Antes que pudesse reagir, um golpe veloz atingiu seu pescoço, lançando-o ao chão com violência, quebrando-lhe dois dentes.

— Quem é esse?! — Os comparsas, assustados, giraram-se e depararam-se com um homem de expressão fria, segurando um gorila de pelúcia — uma cena, de fato, inesperada.

— Qin Feng?! — Wang Feng reconheceu o recém-chegado, incrédulo.

— Maldito! Quem ousa atacar-me pelas costas? — O chefe, ainda atordoado, ergueu-se com dificuldade.

Ao perceber que era apenas Qin Feng, a fúria tomou-lhe o rosto:

— O que estão esperando? Ataquem esse miserável!

Com um gesto, seus comparsas avançaram, afinal, era apenas um homem.

Mas, de repente, o som de passos acelerados ecoou; Shi Yi chegou, agarrando o punho de um dos atacantes e, com olhos gélidos como bisturis, exclamou:

— Insolentes!

Num estalo seco, o braço do homem dobrou-se num ângulo impossível, arrancando gritos de horror dos demais, que, apavorados, recuaram.

O chefe, trêmulo, balbuciou:

— Vocês... vocês não sabem! Somos do Yunpeng, desafiar-nos é buscar a morte!

Wang Feng, ainda atônito, advertiu Qin Feng, aflito:

— Qin Feng, eles são do Yunpeng, não...

— Não se preocupe — Qin Feng interrompeu, sereno, lançando um olhar ao chefe. — Yunpeng já está morto.

Todos ficaram perplexos.

O chefe, ainda sem notícias do ocorrido, viu Shi Yi agir com precisão, e o temor tomou-lhe os olhos.

— Vamos... vamos embora! — ordenou, recuando com seus comparsas, mas ainda ameaçou: — Wang Feng, aguarde!

Quando o grupo se afastou, Wang Feng, incrédulo, perguntou:

— Você é... Qin Feng mesmo?

O homem diante dele, igual e ao mesmo tempo diferente do passado.

Wang Feng e Liu Wanyue foram colegas de infância de Qin Feng; quando Qin Feng enfrentou problemas, apenas esses dois acreditaram em sua inocência.

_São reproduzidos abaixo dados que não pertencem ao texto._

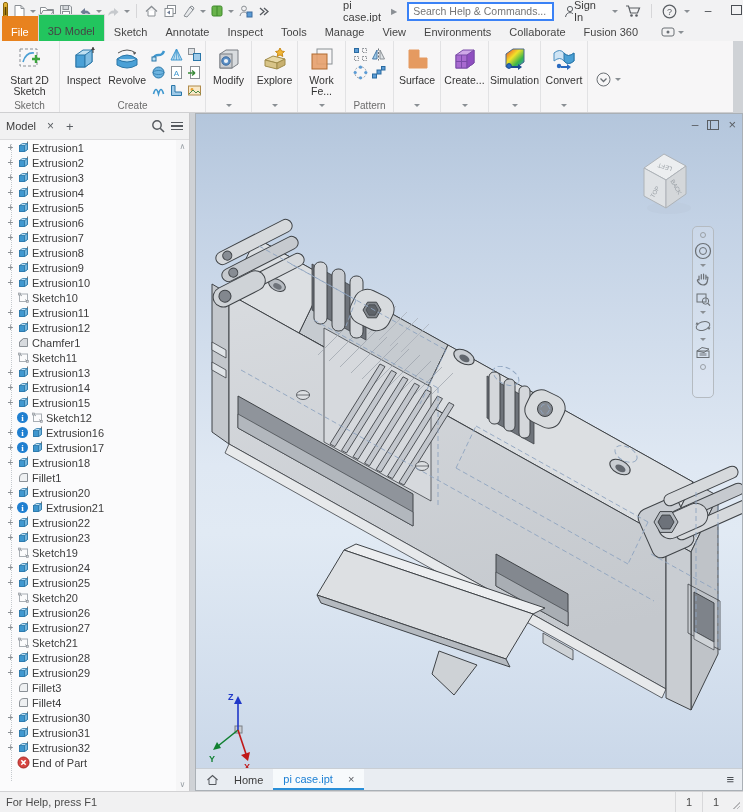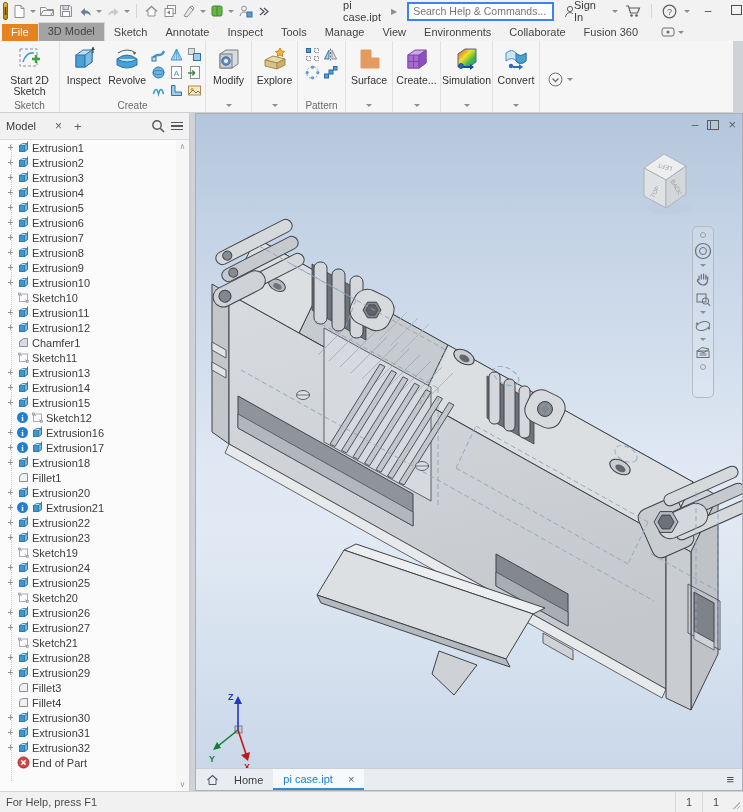--- a/index.html
+++ b/index.html
@@ -15,40 +15,40 @@
   .sep{width:1px;height:14px;background:#d6d6d8;margin:0 4px}
   .doc-title{margin-left:68px;color:#3c3c3c}
   .play{margin:0 8px;color:#8a8f94;font-size:8px}
   .searchbox{width:136px;height:15px;border:2px solid #3b82f6;background:#fff;font-size:10.5px;color:#7a7f84;padding:0 4px;font-family:"Liberation Sans",sans-serif}
   .signin{display:flex;align-items:center;gap:1px;margin-left:8px;color:#3c3c3c}
   .tb-right{display:flex;align-items:center;gap:6px;margin-left:10px}
   .winbtn{width:22px;text-align:center;color:#4a4e53;font-size:12px}
   .maxbox{display:inline-block;width:9px;height:8px;border:1px solid #4a4e53}
   
   .ribbontabs{position:absolute;left:0;top:22px;width:743px;height:19px;background:#f2f2f3;display:flex;align-items:flex-end;padding-left:2px;box-sizing:border-box}
-  .rtab{padding:2px 9px 3px;color:#454545}
+  .rtab{padding:10px 9px 3px;color:#454545}
   .rtab.file{background:#e8821e;color:#fff}
-  .rtab.active{background:#a3a3a3;border:1px solid #d8d8da;border-bottom:none;padding-bottom:4px}
+  .rtab.active{background:#22c55e;border:1px solid #d8d8da;border-bottom:none;padding-bottom:4px}
   .rib-appearance{margin-left:14px;display:flex;align-items:center;gap:2px;padding-bottom:3px}
   
   .ribbon{position:absolute;left:0;top:41px;width:733px;height:72px;background:#f7f6f7;border-bottom:1px solid #cfcfd1;display:flex;box-sizing:border-box}
   .panel{display:flex;flex-direction:column;border-right:1px solid #e2e2e4;padding:2px 2px 0;box-sizing:border-box}
   .p-body{flex:1;display:flex;align-items:flex-start;justify-content:center;gap:1px}
   .p-foot{height:14px;text-align:center;font-size:10px;color:#6b6b6b;display:flex;align-items:center;justify-content:center;gap:3px}
   .bigbtn{width:46px;display:flex;flex-direction:column;align-items:center;text-align:center}
   .bigbtn .bicon{width:30px;height:30px;display:flex;align-items:center;justify-content:center;margin-top:1px}
   .bigbtn .blabel{font-size:10.5px;line-height:11px;color:#333;margin-top:1px}
   .minigrid{display:grid;grid-template-columns:repeat(3,18px);grid-auto-rows:18px;gap:0;margin-top:2px}
   .minigrid.two{grid-template-columns:repeat(2,18px)}
   .mini{display:flex;align-items:center;justify-content:center}
   .ribopts{display:flex;align-items:center;gap:3px;margin:6px 0 0 8px}
   
   .browser{position:absolute;left:0;top:113px;width:190px;height:678px;background:#fbfbfc;border-right:1px solid #c9c9cb;box-sizing:border-box}
   .bheader{height:26px;background:#f1f1f2;border-bottom:1px solid #dcdcde;display:flex;align-items:center;padding:0 6px;gap:6px}
-  .bheader .btab{display:flex;align-items:center;gap:19px;color:#3c3c3c}
+  .bheader .btab{display:flex;align-items:center;gap:11px;color:#3c3c3c}
   .bheader .x{color:#5a5e63;font-size:12px}
   .bheader .plus{color:#5a5e63;font-size:13px;margin-left:6px}
   .bheader .spacer{flex:1}
   .hamburger div{width:12px;height:1.6px;background:#55595e;margin:2px 0}
   .tree{position:absolute;left:0;top:27px;right:13px;bottom:2px;overflow:hidden}
   .guide{position:absolute;left:11px;top:4px;bottom:8px;border-left:1px dotted #c6cace}
   .trow{height:15px;display:flex;align-items:center;padding-left:5px;position:relative}
   .texp{width:11px;color:#8a8f94;font-size:10px;text-align:center;flex:none}
   .ticon{width:14px;height:13px;flex:none;display:flex;align-items:center;justify-content:center;margin-right:2px}
   .tinfo{width:13px;height:13px;flex:none;display:flex;align-items:center;justify-content:center;margin-right:1px}
@@ -346,20 +346,36 @@
             </svg>
       </div>
       <div class="blabel">Explore</div>
     </div>
       </div>
     <div class="p-foot">
         <span class="dd"></span>
       </div>
   </div>
 
+  <div class="panel" style="width:48px">
+    <div class="p-body">
+        <div class="bigbtn">
+      <div class="bicon">
+        <svg width="28" height="28">
+              <rect x="9" y="4" width="15" height="15" fill="none" stroke="#8a8f94"></rect>
+              <rect x="4" y="9" width="15" height="15" fill="#e5a06a" stroke="#b06a30" fill-opacity="0.9"></rect>
+            </svg>
+      </div>
+      <div class="blabel">Work Fe...</div>
+    </div>
+      </div>
+    <div class="p-foot">
+        <span class="dd"></span>
+      </div>
+  </div>
 
   <div class="panel" style="width:48px">
     <div class="p-body">
         <div class="minigrid two" id="pattern-mini">
           <span class="mini">
             <svg width="15" height="15">
               <rect x="1.5" y="1.5" width="4" height="4" fill="#5b9bd5" stroke="#2a6aa0"></rect>
               <rect x="9.5" y="1.5" width="4" height="4" fill="none" stroke="#8a8f94" stroke-dasharray="1.5 1"></rect>
               <rect x="1.5" y="9.5" width="4" height="4" fill="none" stroke="#8a8f94" stroke-dasharray="1.5 1"></rect>
               <rect x="9.5" y="9.5" width="4" height="4" fill="none" stroke="#8a8f94" stroke-dasharray="1.5 1"></rect>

Qin Feng lembrava-se de tudo isso, por isso interveio.

Mas não entendia como Wang Feng, de família abastada, chegara a tal ponto.

Ao abordar o assunto, Wang Feng sorriu amargamente:

— Tudo culpa do meu tio... mas esqueça, não vale a pena falar nisso.

Não querendo se aprofundar, Qin Feng respeitou o silêncio, guardando suas próprias conclusões.